The picturesque out port on Newfoundland's Conception Bay had
an unemployment rate that, thanks to the closing of a nearby fishery,
nudged 40%. The downtown was devastated: almost half its buildings
were vacant. Then Carbonear (pop. 5,000) invited Heritage Canada's
Main Street program to town. A Main Street office was established
on Water Street and a coordinator, Jerry Dick, was hired. A market
survey identified new investment opportunities. A tax incentive
encouraged new businesses to locate in the core. A community market
and artisans' incubator were launched. Tourism was emphasized.
Promotions such as the annual Stationers Festival were linked
to local traditions. In just over two years there was a net increase
of nine new businesses. The vacancy rate was reduced by 17%. Thirty
jobs were created through business starts. About 4,000 people
attended local festivals. Ten major building renovations were
undertaken, representing a quarter million investments -- a sum
that matched the previous 10-year financial input.
- LADYSMITH. This Vancouver Island community (pop. 4,400) was
also in trouble in the mid-1980s. Its main source of employment
was a lumber company that closed thanks to the early '80s recession.
To make matters worse, half of the town's retail dollars were
being attracted away by shopping malls in nearby Nanaimo. In the
mid-'80s, Ladysmith adopted the Main Street approach. In addition,
the town tapped private and public funding sources including the
provincial Ministry of Municipal Affairs' Downtown Revitalization
Program and the Heritage Area Revitalization Program of the Ministry
of Tourism, Recreation and Culture. An office was opened and Elizabeth
Low was named coordinator. As elsewhere, the Main Street approach
here emphasized the development of local heritage resources, the
collaborative management of the downtown, and aggressive marketing.
The Downtown Merchants Association was established in 1986 to
promote and market downtown. Emphasis was placed on regaining
local retail dollars and on attracting tourists. The most visible
change in Ladysmith is the face-lift on First Avenue: a new civic
square was created; a streetscape plan was implemented; and renovations
by owners were carried out on a large percentage of downtown buildings.

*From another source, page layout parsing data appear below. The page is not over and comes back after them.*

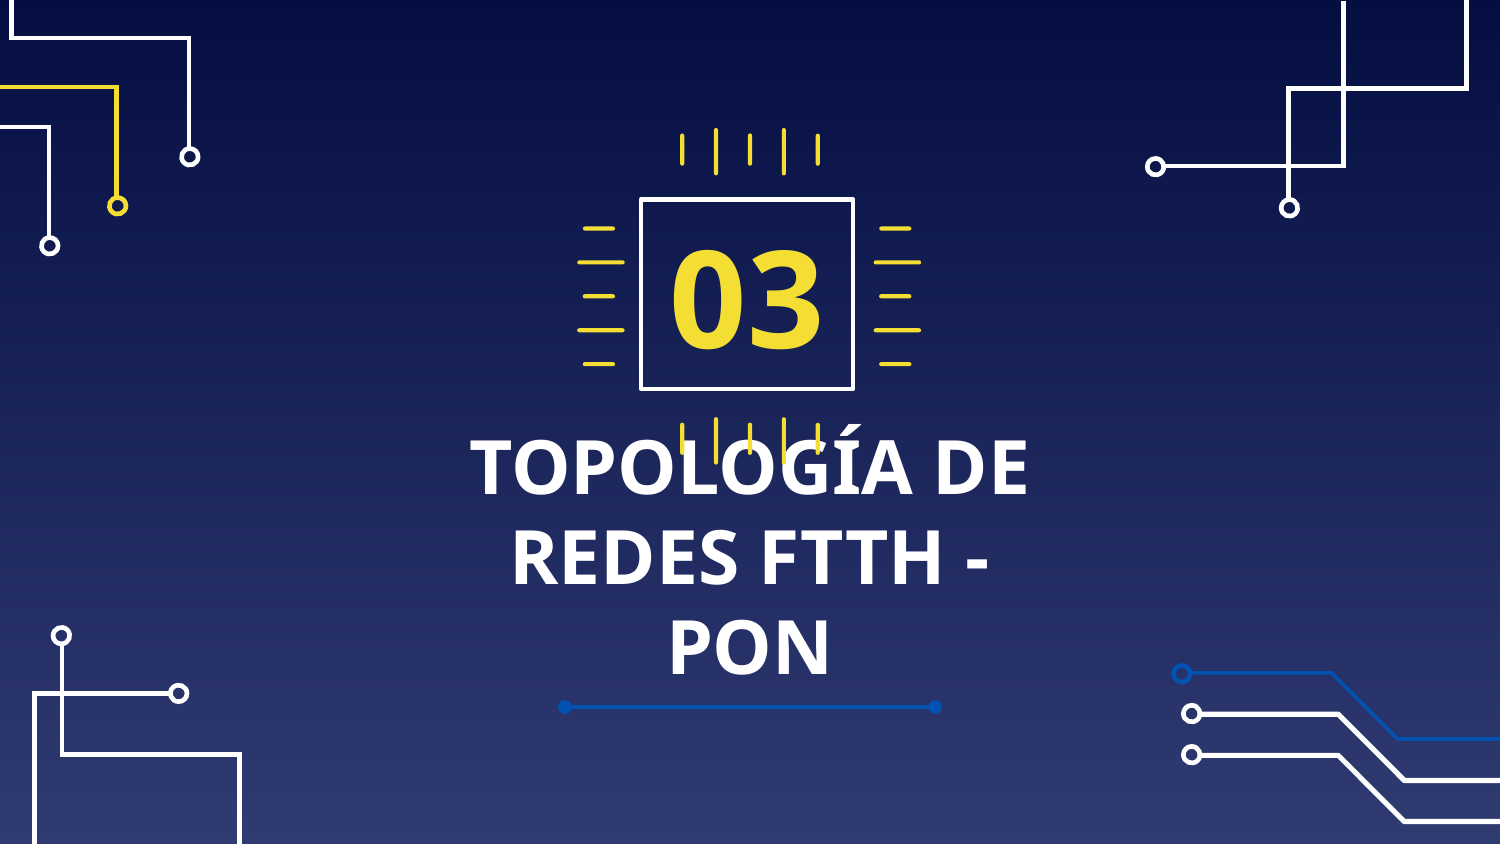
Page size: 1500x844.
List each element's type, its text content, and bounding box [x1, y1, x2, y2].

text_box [873, 226, 922, 367]
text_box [725, 370, 774, 512]
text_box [576, 226, 625, 367]
title 03 [639, 197, 855, 391]
title TOPOLOGÍA DE REDES FTTH - PON [402, 504, 1098, 606]
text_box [725, 81, 774, 222]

The physical renaissance reflected a business rebirth. Since the
beginning of revitalization, vacancies have been reduced to nil,
21 shops were opened, and most owners of established stores reported
an upswing in business some as much as 20% in one year.

Photo: Restored buildings on Main Street in Nelson, B.C.
Pierre Burton, a famous Canadian author and media person summarizes
very well the spirit of place of Canadian small towns: "Main
Street is the glory of Canada. If a community has no heart, it has
no soul; and its heart should beat faster at the core. For here
is the glory of the past, the symbol of stability, the structures
that our fathers and their fathers erected, the visual reminder
of another time that gives every small town a sense of continuity."